Evangeline follows in Lincoln's wake, her doe-gaze reproachful as the stab of Lincoln's bereavement rampages between them. "He's not mental Lincoln, he's a man -a great man- with ideas that scared the government!" Truth be told, Dr Walter's contemplations, experiments and practises inflicted equal terror into her as much the politicians. Perhaps more so. They were not the ones stranded upon the surface of a dying planet. "So they locked him away because that's what governments always do! They squash development, they hide from truth and they project their lies onto the country." Possessed with an inferno of her design, Evangeline tosses her manic gaze upon Lincoln. But he is just as broken as she. Their china skins cracked and warped, one sudden movement and they will shatter. Woeful of her own fairing deceleration, Evangeline turns away, permits him the chance to excuse himself from her presence.
A woman's weapon is poison, now she had turned her dripping venom onto Lincoln. She could not permit the ruptures of the past to breach sensibility; words had summoned themselves into her comprehension. She was operating as a unit in sync with Lincoln. He the key, she the locksmith. To wreck her toxins upon him now would be to corrupt innocence and prosperity.
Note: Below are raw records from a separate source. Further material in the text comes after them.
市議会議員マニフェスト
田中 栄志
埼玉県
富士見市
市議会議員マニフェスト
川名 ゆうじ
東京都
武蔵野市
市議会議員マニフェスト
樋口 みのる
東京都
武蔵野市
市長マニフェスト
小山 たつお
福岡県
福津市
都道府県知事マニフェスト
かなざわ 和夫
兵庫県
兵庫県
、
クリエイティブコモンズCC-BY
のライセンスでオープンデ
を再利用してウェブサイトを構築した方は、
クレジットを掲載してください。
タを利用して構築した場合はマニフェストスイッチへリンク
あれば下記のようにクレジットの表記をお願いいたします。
Ice rises in her chest, its frigid contractions immobilising her as the bursting calls of her companion rocket through the silence. Dazed she moves to see, to peer at the miniature sculpture at his feet. But he is turning, the pirouette carrying him along the rubble. Humbly she seeks his trail, wordless to the issues they incur. "He sent his son here, long ago." The nomad catches up to Lincoln, her lanterns illuminating his features, consuming the emotional turmoil ridden there. A vague smile settles on her lips like the lingering wings of a butterfly come to rest. "Don't be afraid, we've got each other," she adopts his hand, the slender willows of her fingers seeking refuge in his palm.
{{ Oh Bea, don't be sorry! Christmas is always a busy time, you know I wouldn't hold it against you just because you've got things to do! And that post was far from bad: I thought it was emotionally inspiring and utterly relatable to Lincoln: that's what makes your writing so amazing. It captures the gravity and the mood, it's realistic and true to his character. I love your writing. Besides, look at this measly scrap that i've left you! I've hardly given you anything to work with, I'm so sorry. Want me to edit more in?